● Problem statement
"X182372000Y-125603000I0J1143000D01*" appears in one line of the records below. Output that line and each one after it, exactly, through the last line.
BEGIN Entries shown
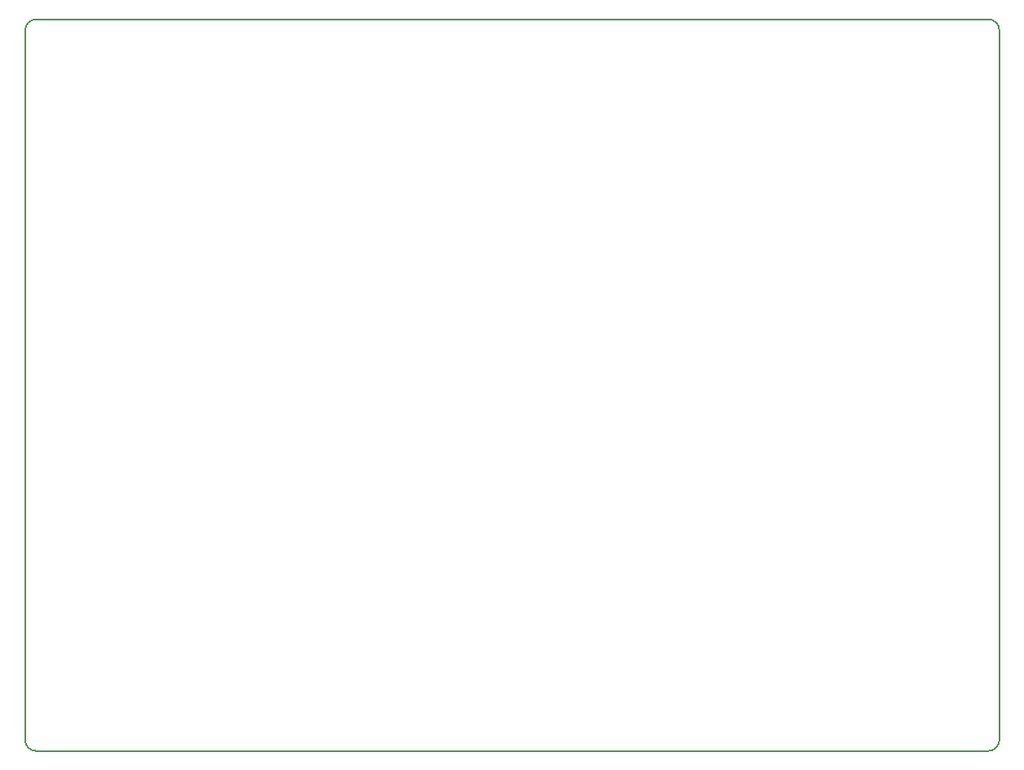
<source format=gm1>
G04 #@! TF.GenerationSoftware,KiCad,Pcbnew,6.0.1-79c1e3a40b~116~ubuntu21.10.1*
G04 #@! TF.CreationDate,2022-02-21T13:18:21-07:00*
G04 #@! TF.ProjectId,MinesRobotics_PDB,4d696e65-7352-46f6-926f-746963735f50,rev?*
G04 #@! TF.SameCoordinates,Original*
G04 #@! TF.FileFunction,Profile,NP*
%FSLAX46Y46*%
G04 Gerber Fmt 4.6, Leading zero omitted, Abs format (unit mm)*
G04 Created by KiCad (PCBNEW 6.0.1-79c1e3a40b~116~ubuntu21.10.1) date 2022-02-21 13:18:21*
%MOMM*%
%LPD*%
G01*
G04 APERTURE LIST*
G04 #@! TA.AperFunction,Profile*
%ADD10C,0.150000*%
G04 #@! TD*
G04 APERTURE END LIST*
D10*
X181229000Y-126746000D02*
G75*
G03*
X182372000Y-125603000I0J1143000D01*
G01*
X82423000Y-50800000D02*
G75*
G03*
X81280000Y-51943000I0J-1143000D01*
G01*
X181229000Y-50800000D02*
X82423000Y-50800000D01*
X82423000Y-126746000D02*
X181229000Y-126746000D01*
X81280000Y-51943000D02*
X81280000Y-125603000D01*
X182372000Y-51943000D02*
G75*
G03*
X181229000Y-50800000I-1143000J0D01*
G01*
X81280000Y-125603000D02*
G75*
G03*
X82423000Y-126746000I1143000J0D01*
G01*
X182372000Y-125603000D02*
X182372000Y-51943000D01*
M02*

</source>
END Entries shown
● Answer for the task
X182372000Y-125603000I0J1143000D01*
G01*
X82423000Y-50800000D02*
G75*
G03*
X81280000Y-51943000I0J-1143000D01*
G01*
X181229000Y-50800000D02*
X82423000Y-50800000D01*
X82423000Y-126746000D02*
X181229000Y-126746000D01*
X81280000Y-51943000D02*
X81280000Y-125603000D01*
X182372000Y-51943000D02*
G75*
G03*
X181229000Y-50800000I-1143000J0D01*
G01*
X81280000Y-125603000D02*
G75*
G03*
X82423000Y-126746000I1143000J0D01*
G01*
X182372000Y-125603000D02*
X182372000Y-51943000D01*
M02*

</source>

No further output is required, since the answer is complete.